(EXCERPTED DATA)
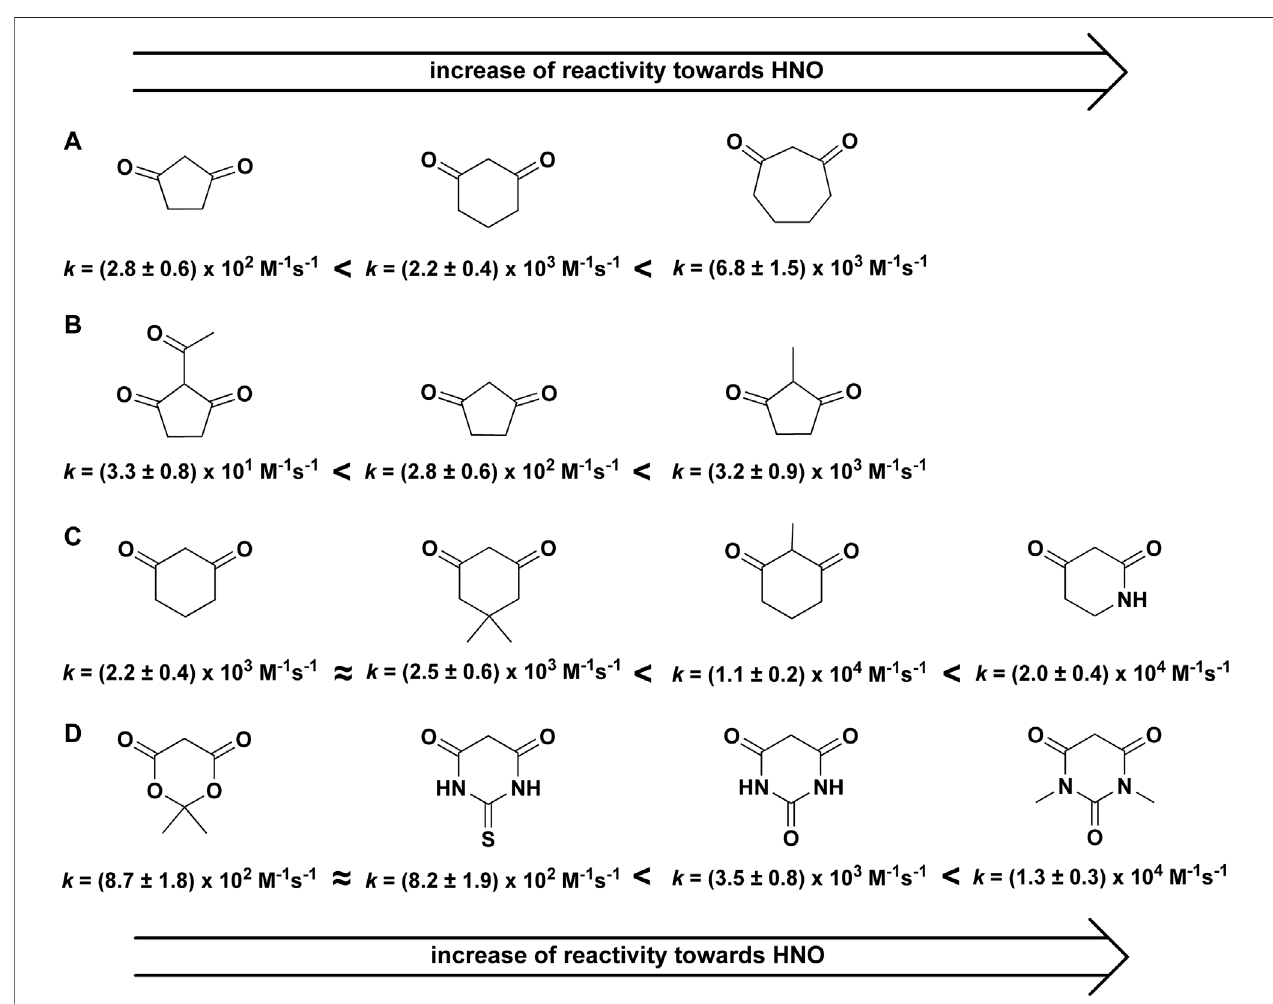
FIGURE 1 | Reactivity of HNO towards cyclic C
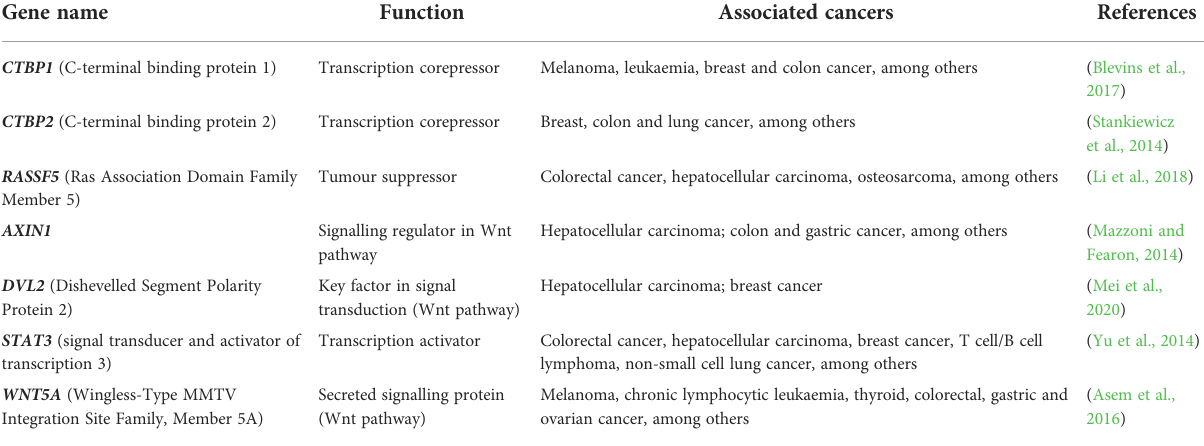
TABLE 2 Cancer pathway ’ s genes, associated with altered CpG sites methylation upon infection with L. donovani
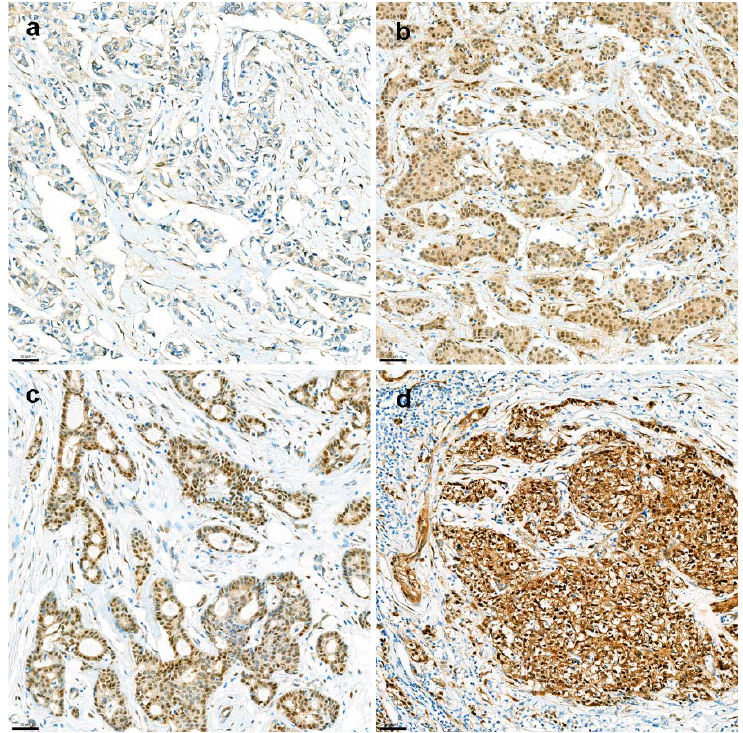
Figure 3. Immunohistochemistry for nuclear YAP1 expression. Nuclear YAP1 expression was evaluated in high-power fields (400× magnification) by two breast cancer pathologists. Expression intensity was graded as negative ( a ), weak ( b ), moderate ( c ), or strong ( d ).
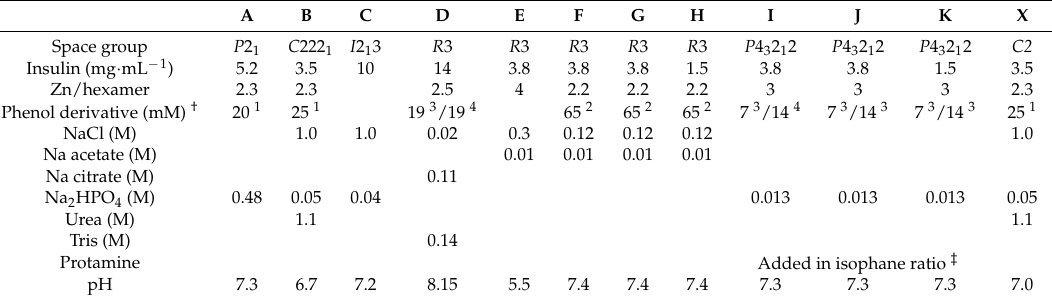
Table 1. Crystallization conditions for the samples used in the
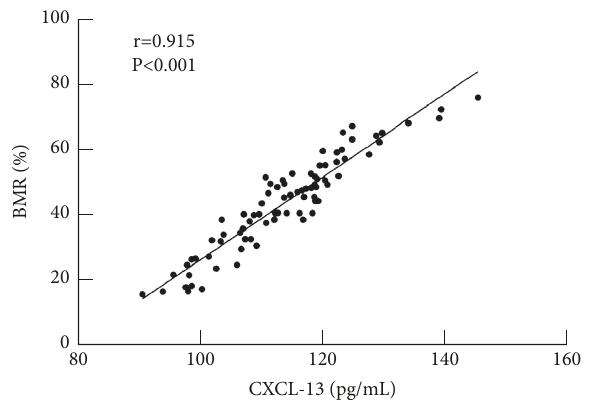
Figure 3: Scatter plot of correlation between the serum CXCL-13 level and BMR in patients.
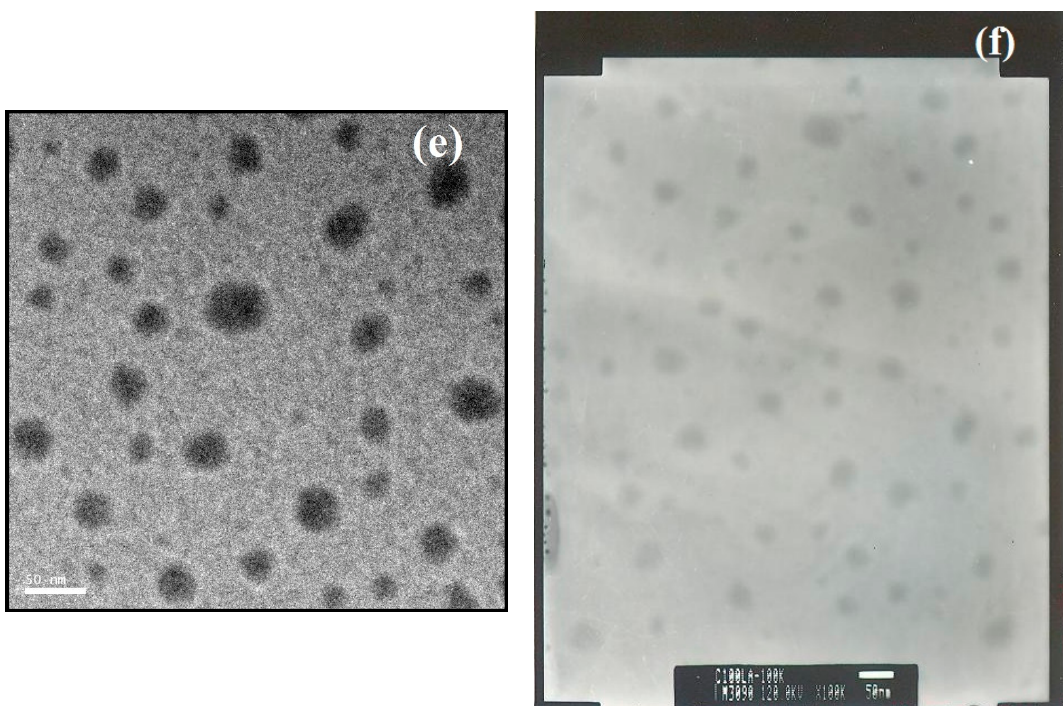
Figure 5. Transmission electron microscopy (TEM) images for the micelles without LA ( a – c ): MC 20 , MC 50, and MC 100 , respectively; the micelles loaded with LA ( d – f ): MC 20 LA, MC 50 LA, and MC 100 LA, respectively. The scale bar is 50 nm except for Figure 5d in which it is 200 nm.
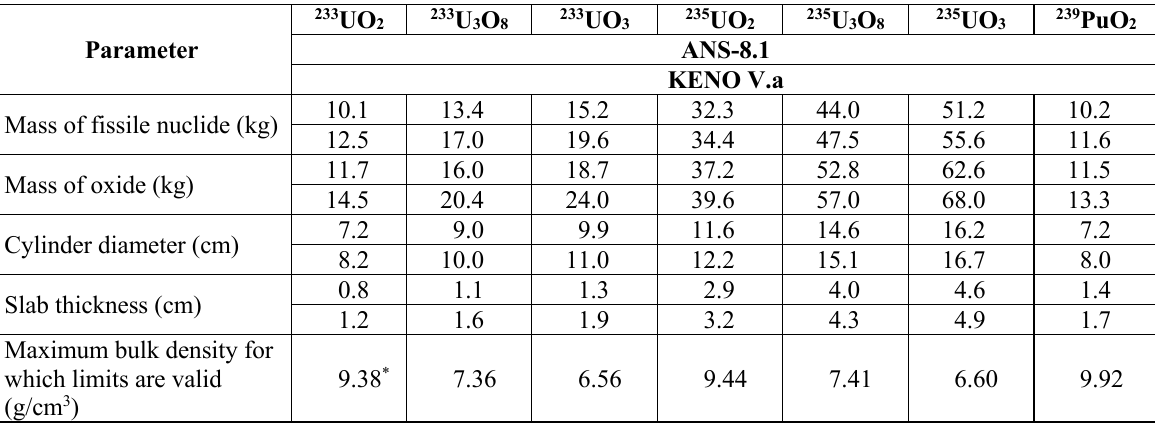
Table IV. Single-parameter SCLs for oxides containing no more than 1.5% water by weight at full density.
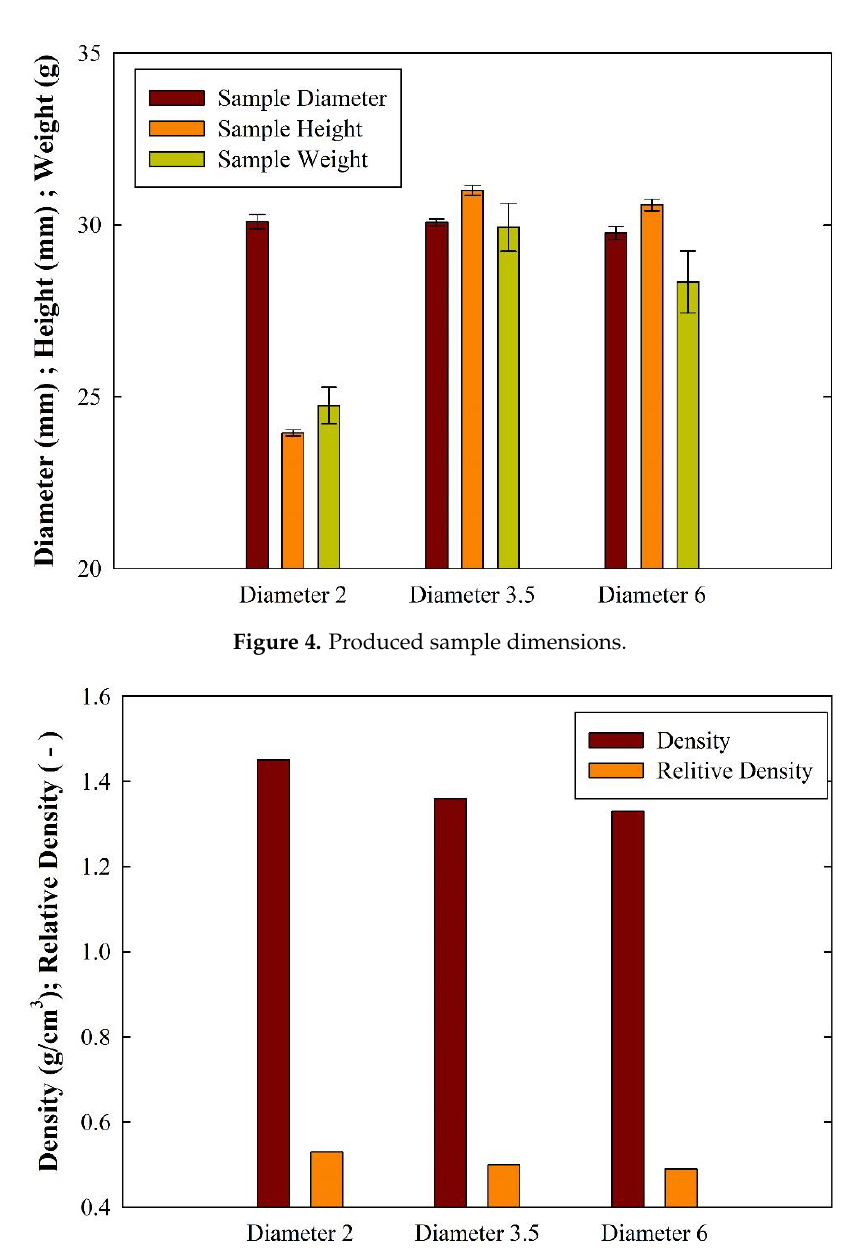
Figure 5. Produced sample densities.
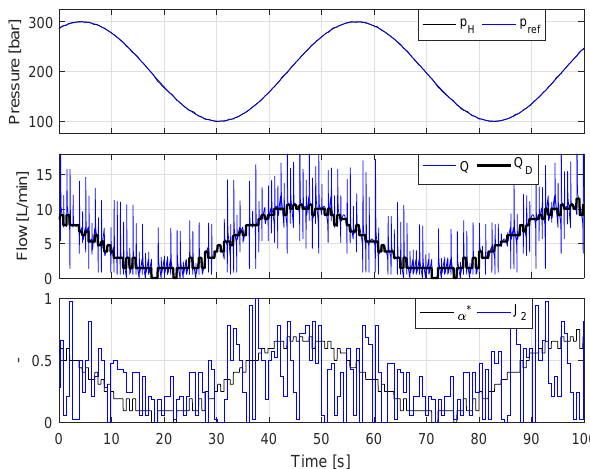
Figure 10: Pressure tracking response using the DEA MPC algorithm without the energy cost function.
(End EXCERPTED DATA)
### WHAT TO DO
Text only, pictures out: give every record again as written.

### EXERCISE RESULT
FIGURE 1 | Reactivity of HNO towards cyclic C
TABLE 2 Cancer pathway ’ s genes, associated with altered CpG sites methylation upon infection with L. donovani
Figure 3. Immunohistochemistry for nuclear YAP1 expression. Nuclear YAP1 expression was evaluated in high-power fields (400× magnification) by two breast cancer pathologists. Expression intensity was graded as negative ( a ), weak ( b ), moderate ( c ), or strong ( d ).
Table 1. Crystallization conditions for the samples used in the
Figure 3: Scatter plot of correlation between the serum CXCL-13 level and BMR in patients.
Figure 5. Transmission electron microscopy (TEM) images for the micelles without LA ( a – c ): MC 20 , MC 50, and MC 100 , respectively; the micelles loaded with LA ( d – f ): MC 20 LA, MC 50 LA, and MC 100 LA, respectively. The scale bar is 50 nm except for Figure 5d in which it is 200 nm.
Table IV. Single-parameter SCLs for oxides containing no more than 1.5% water by weight at full density.
Figure 5. Produced sample densities.
Figure 10: Pressure tracking response using the DEA MPC algorithm without the energy cost function.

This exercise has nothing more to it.